All through the Old Testament we find varying visions of the good life, life eternal, abundant life, and the consequences of straying from the law. There is direct communion with God as we are instructed, but there is also an intricate path that has been laid out for us, interpreted for us, which we deviate from to our peril.
And don’t we all, even today, think that there is merit in this way of accessing God? We fear the fires of Gehenna and sometimes avoid sin by remembering the consequences. But Jesus told us time and again that we are already forgiven. All we need to do is acknowledge it. Of course part of that lesson is to remember that we must love our neighbor as our self. It’s just that at times, we think the burden is not light and we may resent that salvation is there for us. It’s up to us to make sure we admit it.
This is where I sometimes fall into the trap of thinking that there is bargaining involved. If I do this, this is the reward. If I fail to do that, there is a punishment. It’s still childish thinking. “If I pray hard enough for (something) God will grant it to me.” That’s a struggle! And unnecessary.
And so, as I see in today’s readings, sometimes I follow the right path, and sometimes I traipse down the rocky road. Why do I do that? Why do we do that? Sometimes the stumbling helps us to remember to get out of the rocks and onto the soft grass.

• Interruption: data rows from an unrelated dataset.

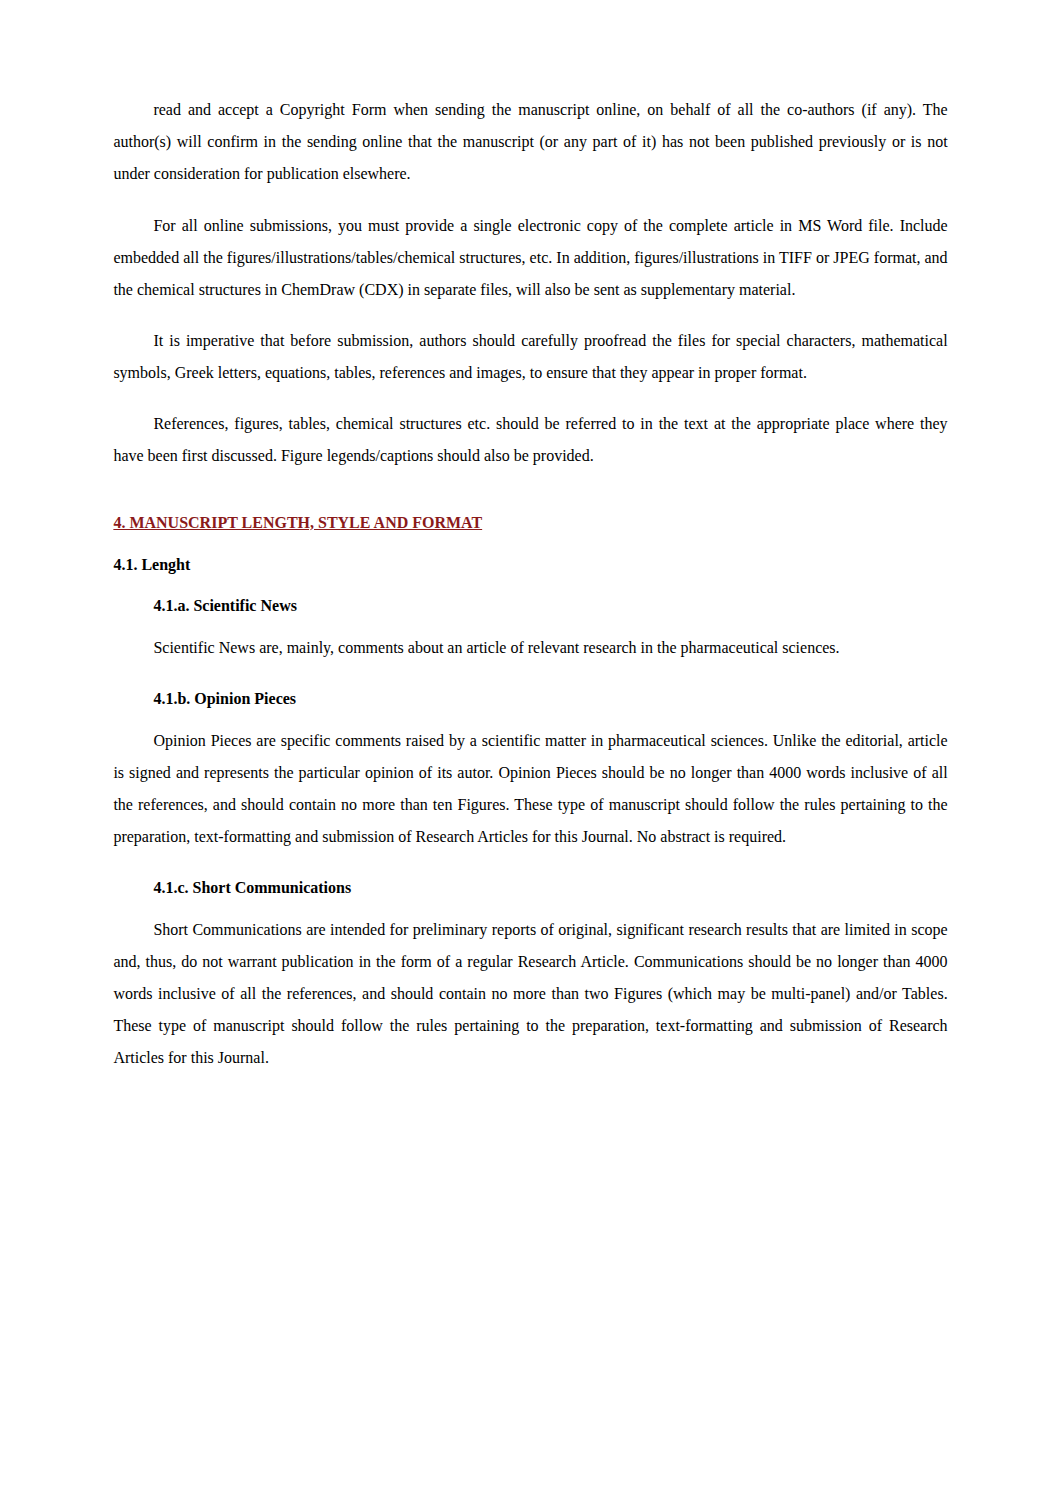read and accept a Copyright Form when sending the manuscript online, on behalf of all the co-authors (if any). The author(s) will confirm in the sending online that the manuscript (or any part of it) has not been published previously or is not under consideration for publication elsewhere.
For all online submissions, you must provide a single electronic copy of the complete article in MS Word file. Include embedded all the figures/illustrations/tables/chemical structures, etc. In addition, figures/illustrations in TIFF or JPEG format, and the chemical structures in ChemDraw (CDX) in separate files, will also be sent as supplementary material.
It is imperative that before submission, authors should carefully proofread the files for special characters, mathematical symbols, Greek letters, equations, tables, references and images, to ensure that they appear in proper format.
References, figures, tables, chemical structures etc. should be referred to in the text at the appropriate place where they have been first discussed. Figure legends/captions should also be provided.
4. MANUSCRIPT LENGTH, STYLE AND FORMAT
4.1. Lenght
4.1.a. Scientific News
Scientific News are, mainly, comments about an article of relevant research in the pharmaceutical sciences.
4.1.b. Opinion Pieces
Opinion Pieces are specific comments raised by a scientific matter in pharmaceutical sciences. Unlike the editorial, article is signed and represents the particular opinion of its autor. Opinion Pieces should be no longer than 4000 words inclusive of all the references, and should contain no more than ten Figures. These type of manuscript should follow the rules pertaining to the preparation, text-formatting and submission of Research Articles for this Journal. No abstract is required.
4.1.c. Short Communications
Short Communications are intended for preliminary reports of original, significant research results that are limited in scope and, thus, do not warrant publication in the form of a regular Research Article. Communications should be no longer than 4000 words inclusive of all the references, and should contain no more than two Figures (which may be multi-panel) and/or Tables. These type of manuscript should follow the rules pertaining to the preparation, text-formatting and submission of Research Articles for this Journal.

But the time of Lent also helps us to remember to get off the rocky path, out of the weeds, and onto the springy turf. One way to do this is to take the positive practice that we perform during Lent, such as reading all the Liturgy of the Hours every day and bring it into our daily lives. What is it that you have taken on in addition to your abstentions, that thing you do proactively? Perhaps you can make it a daily practice.
Jesus gives us a direct line to this practice: “Whoever serves me must follow me, and where I am, there also will my servant be.”
Lord, as we come to the end of our Lenten observance, help us to follow you, because we truly want to serve you. And help us to remember that you have shown us the way, though we may have to recall it day by day.